Aim a
Transcribe the plant specimen listings word for word, from the first line of the listings through the line that contains "locality: In woods along Red River, Fargo.", with both ends included.

Selected extract
LeBar v. Haynie
Decision Date | 13 August 1976 |
Citation | 552 P.2d 1107 |
Parties | George N. LeBAR and Inexco Oil Company, a corporation, Appellants (Plaintiffs below), v. Robert L. HAYNIE et al., Appellees (Defendants below). No 4527. |
Court | Wyoming Supreme Court |
Houston G. Williams of Wehrli & Williams, Casper, and Arthur S. Berner and Robert E. Gill, Jr., Huston, Tex., for appellants.
Morris R. Massey and William F. Drew of Brown, Drew, Apostolos, Barton & Massey, Casper, for appellees.
Before GUTHRIE, C. J., and McCLINTOCK, RAPER, THOMAS and ROSE, JJ.
This appeal arises from a complaint filed by appellants, seeking from the lower court a declaratory judgment holding that an oil and gas lease dated June 28, 1968, under which appellees claim, was void and of no further force or effect and that three later oil and gas leases dated September 13, 1973, under which appellants claim, were valid and in full force and effect and that the lands covered thereby were free of any claims of appellees. The trial court found adversely to appellants, finding that the first lease wsa in full force and effect and that the three later leases were invalid and gave the lessees no right thereunder.
To establish a frame for this case, we shall make a most general and summary statement of the facts, fully cognizant that in the disposal of certain specific issues it will be necessary to engage in a more detailed As in all cases upon an appeal, we shall throughout this opinion not consider or weigh conflicts in the evidence but shall recite the evidence as it appears most favorable to appellees, along with any inferences which spring therefrom, Oedekoven v. Oedekoven, Wyo., 538 P.2d 1292, 1297.
statement of the facts applicable to those propositions.
On June 28, 1968, Paul C. LeBar and his wife, Georgia C. LeBar, executed and delivered to Stoltz & Company an oil and gas lease 1 for a five-year primary term covering 2156.71 acres in Converse County, Wyoming. 2 Appellees claim under and by virtue of this lease and no question is raised that they are not the successors in interest to all rights thereunder.
On September 13, 1973, George LeBar executed and delivered to Inexco Oil Company three oil and gas leases covering the lands here in dispute. All of the leases were properly and seasonably recorded in the office of the county clerk in Converse County, Wyoming. Stoltz & Company paid the annual rental for the five-year period and Stoltz, Wagner, and Brown, successors to Stoltz & Company, made a sixth yearly rental payment to LeBar on March 9, 1973, but discovering their error wrote LeBar, asking that the rental payment be refunded and that they would supply a release of this lease. The money was refunded but no release was ever made. We are not confronted, however, with any claim that this effected the release of the Stoltz lease.

Collected data:
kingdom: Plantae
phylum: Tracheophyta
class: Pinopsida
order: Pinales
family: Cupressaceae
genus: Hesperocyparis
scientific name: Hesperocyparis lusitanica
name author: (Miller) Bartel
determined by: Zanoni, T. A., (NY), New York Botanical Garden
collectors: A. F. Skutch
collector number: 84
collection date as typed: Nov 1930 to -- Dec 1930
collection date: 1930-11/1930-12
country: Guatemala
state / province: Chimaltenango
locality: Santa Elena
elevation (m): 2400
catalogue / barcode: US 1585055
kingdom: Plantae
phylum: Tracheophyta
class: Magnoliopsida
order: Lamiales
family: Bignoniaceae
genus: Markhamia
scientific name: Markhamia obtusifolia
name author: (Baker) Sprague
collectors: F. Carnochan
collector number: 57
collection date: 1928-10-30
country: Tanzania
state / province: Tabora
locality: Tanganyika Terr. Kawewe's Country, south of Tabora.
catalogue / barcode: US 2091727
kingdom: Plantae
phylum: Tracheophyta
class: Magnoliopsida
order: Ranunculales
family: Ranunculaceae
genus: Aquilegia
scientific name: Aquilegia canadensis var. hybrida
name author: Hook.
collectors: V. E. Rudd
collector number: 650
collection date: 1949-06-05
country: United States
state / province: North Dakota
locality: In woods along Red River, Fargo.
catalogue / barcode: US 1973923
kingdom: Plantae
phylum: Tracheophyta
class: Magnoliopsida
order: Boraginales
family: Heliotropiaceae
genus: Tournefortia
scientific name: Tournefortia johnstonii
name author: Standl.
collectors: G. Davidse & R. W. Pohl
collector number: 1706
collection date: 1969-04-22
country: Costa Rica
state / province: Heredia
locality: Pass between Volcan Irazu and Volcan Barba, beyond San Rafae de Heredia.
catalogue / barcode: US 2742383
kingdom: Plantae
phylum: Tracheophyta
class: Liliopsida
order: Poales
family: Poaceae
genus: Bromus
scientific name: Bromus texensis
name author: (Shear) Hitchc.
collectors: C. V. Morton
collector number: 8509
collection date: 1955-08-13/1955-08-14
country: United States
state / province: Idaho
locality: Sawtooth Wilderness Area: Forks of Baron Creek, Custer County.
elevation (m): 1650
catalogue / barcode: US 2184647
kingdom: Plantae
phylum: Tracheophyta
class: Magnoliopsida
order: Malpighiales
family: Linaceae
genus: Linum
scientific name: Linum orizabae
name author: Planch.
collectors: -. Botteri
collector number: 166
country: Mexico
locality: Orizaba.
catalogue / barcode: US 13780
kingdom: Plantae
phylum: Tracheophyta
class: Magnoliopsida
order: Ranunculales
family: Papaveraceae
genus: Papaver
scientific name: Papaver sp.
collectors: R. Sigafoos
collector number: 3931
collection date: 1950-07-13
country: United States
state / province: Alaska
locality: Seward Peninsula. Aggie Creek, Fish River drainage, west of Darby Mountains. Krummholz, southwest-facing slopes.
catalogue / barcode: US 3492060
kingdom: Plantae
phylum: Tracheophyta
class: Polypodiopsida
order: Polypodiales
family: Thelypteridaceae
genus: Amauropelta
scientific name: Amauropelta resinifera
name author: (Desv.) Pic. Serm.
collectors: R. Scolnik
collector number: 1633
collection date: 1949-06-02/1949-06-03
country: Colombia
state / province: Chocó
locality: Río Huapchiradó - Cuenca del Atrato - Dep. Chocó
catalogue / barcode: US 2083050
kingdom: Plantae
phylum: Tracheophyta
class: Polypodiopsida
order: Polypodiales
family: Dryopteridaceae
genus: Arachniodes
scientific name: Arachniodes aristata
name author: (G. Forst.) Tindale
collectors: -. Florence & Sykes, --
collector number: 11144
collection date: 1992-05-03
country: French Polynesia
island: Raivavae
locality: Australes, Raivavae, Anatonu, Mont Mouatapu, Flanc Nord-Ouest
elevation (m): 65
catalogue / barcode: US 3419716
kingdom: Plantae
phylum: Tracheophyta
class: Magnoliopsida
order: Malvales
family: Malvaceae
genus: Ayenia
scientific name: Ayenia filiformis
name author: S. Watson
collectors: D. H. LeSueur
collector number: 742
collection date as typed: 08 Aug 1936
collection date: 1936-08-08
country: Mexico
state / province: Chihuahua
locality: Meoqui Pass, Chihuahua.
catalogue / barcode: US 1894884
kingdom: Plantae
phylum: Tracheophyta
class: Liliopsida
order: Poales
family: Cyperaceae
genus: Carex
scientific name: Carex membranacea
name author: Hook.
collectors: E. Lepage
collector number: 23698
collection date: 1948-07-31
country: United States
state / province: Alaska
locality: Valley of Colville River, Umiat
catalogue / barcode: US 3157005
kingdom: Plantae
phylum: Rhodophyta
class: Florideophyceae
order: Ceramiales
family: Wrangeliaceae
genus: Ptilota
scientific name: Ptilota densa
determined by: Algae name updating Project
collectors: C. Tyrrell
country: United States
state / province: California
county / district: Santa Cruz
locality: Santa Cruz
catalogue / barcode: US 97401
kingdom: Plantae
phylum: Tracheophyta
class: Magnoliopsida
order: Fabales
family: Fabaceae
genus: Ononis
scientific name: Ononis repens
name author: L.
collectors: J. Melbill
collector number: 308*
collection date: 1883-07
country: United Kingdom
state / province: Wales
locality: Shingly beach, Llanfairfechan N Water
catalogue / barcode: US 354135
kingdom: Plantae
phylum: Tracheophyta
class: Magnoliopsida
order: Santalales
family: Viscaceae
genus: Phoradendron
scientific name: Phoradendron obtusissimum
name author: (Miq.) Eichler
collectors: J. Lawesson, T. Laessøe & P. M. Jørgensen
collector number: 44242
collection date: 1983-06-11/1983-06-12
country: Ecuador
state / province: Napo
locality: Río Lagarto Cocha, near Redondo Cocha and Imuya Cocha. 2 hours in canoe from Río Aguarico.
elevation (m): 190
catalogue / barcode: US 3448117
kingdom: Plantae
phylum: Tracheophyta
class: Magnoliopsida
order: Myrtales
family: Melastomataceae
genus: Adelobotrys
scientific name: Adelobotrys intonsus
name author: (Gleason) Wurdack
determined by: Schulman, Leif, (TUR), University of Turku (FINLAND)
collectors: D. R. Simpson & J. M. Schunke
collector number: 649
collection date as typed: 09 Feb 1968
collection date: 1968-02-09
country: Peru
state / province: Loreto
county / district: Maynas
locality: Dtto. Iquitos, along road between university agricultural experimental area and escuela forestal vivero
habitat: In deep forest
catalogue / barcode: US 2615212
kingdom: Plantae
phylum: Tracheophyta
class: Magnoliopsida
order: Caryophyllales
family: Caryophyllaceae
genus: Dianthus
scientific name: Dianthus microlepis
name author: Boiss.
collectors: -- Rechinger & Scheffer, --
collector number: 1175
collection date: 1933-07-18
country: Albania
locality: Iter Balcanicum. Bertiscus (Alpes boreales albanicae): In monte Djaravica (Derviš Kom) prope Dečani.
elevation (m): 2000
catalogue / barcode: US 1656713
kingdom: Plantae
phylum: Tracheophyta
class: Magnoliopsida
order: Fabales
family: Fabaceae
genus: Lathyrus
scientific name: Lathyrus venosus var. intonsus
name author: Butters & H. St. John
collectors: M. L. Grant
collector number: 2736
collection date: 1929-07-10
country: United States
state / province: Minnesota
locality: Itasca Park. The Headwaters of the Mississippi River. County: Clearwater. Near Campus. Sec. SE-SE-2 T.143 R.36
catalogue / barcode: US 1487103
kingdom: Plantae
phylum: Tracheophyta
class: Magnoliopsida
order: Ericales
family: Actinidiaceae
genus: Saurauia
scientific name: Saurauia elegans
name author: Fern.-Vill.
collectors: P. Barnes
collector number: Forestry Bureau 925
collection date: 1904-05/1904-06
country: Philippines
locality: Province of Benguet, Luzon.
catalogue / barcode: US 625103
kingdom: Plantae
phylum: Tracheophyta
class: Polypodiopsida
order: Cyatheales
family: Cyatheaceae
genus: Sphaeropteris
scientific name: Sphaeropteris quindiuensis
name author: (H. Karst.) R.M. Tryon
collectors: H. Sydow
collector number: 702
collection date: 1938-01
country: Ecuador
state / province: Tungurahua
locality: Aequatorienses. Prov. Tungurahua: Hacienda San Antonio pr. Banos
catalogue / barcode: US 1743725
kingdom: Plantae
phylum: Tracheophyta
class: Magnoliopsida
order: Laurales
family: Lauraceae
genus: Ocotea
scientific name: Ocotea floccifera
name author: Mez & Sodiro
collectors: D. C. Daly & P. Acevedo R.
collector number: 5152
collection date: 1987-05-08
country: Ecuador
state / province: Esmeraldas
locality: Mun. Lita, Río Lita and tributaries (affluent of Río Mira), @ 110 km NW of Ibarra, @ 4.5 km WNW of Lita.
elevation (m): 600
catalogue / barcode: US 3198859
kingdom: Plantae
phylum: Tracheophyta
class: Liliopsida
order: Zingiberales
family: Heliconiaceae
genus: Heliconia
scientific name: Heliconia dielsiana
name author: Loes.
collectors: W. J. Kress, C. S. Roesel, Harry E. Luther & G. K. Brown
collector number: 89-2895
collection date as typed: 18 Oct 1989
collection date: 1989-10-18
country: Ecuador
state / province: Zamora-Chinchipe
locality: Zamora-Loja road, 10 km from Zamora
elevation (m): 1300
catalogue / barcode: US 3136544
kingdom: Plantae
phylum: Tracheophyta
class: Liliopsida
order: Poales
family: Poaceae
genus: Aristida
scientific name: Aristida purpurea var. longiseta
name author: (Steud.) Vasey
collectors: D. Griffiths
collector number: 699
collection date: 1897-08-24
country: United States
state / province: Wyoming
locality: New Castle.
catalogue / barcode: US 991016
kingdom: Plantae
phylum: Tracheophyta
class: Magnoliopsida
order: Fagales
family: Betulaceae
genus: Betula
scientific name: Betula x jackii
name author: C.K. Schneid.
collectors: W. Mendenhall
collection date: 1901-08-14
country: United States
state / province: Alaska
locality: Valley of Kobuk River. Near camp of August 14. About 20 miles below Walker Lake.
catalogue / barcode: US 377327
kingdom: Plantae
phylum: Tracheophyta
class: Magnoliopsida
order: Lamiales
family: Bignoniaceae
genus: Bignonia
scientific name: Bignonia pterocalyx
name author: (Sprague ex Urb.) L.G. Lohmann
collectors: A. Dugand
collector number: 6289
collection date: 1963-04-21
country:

Aim b
For each statement, say whether it agrees with the LeBar v. Haynie opinion, and quote the words of the opinion that decide it. (i) The 1968 lease covered 2156.71 acres in Converse County, Wyoming. (ii) The sixth yearly rental payment was never refunded. (iii) George LeBar gave the three 1973 leases to Stoltz & Company.

Exercise answer a
kingdom: Plantae
phylum: Tracheophyta
class: Pinopsida
order: Pinales
family: Cupressaceae
genus: Hesperocyparis
scientific name: Hesperocyparis lusitanica
name author: (Miller) Bartel
determined by: Zanoni, T. A., (NY), New York Botanical Garden
collectors: A. F. Skutch
collector number: 84
collection date as typed: Nov 1930 to -- Dec 1930
collection date: 1930-11/1930-12
country: Guatemala
state / province: Chimaltenango
locality: Santa Elena
elevation (m): 2400
catalogue / barcode: US 1585055
kingdom: Plantae
phylum: Tracheophyta
class: Magnoliopsida
order: Lamiales
family: Bignoniaceae
genus: Markhamia
scientific name: Markhamia obtusifolia
name author: (Baker) Sprague
collectors: F. Carnochan
collector number: 57
collection date: 1928-10-30
country: Tanzania
state / province: Tabora
locality: Tanganyika Terr. Kawewe's Country, south of Tabora.
catalogue / barcode: US 2091727
kingdom: Plantae
phylum: Tracheophyta
class: Magnoliopsida
order: Ranunculales
family: Ranunculaceae
genus: Aquilegia
scientific name: Aquilegia canadensis var. hybrida
name author: Hook.
collectors: V. E. Rudd
collector number: 650
collection date: 1949-06-05
country: United States
state / province: North Dakota
locality: In woods along Red River, Fargo.

Exercise answer b
(i) Yes: "covering 2156.71 acres in Converse County, Wyoming"
(ii) No: "The money was refunded but no release was ever made."
(iii) No: "George LeBar executed and delivered to Inexco Oil Company three oil and gas leases"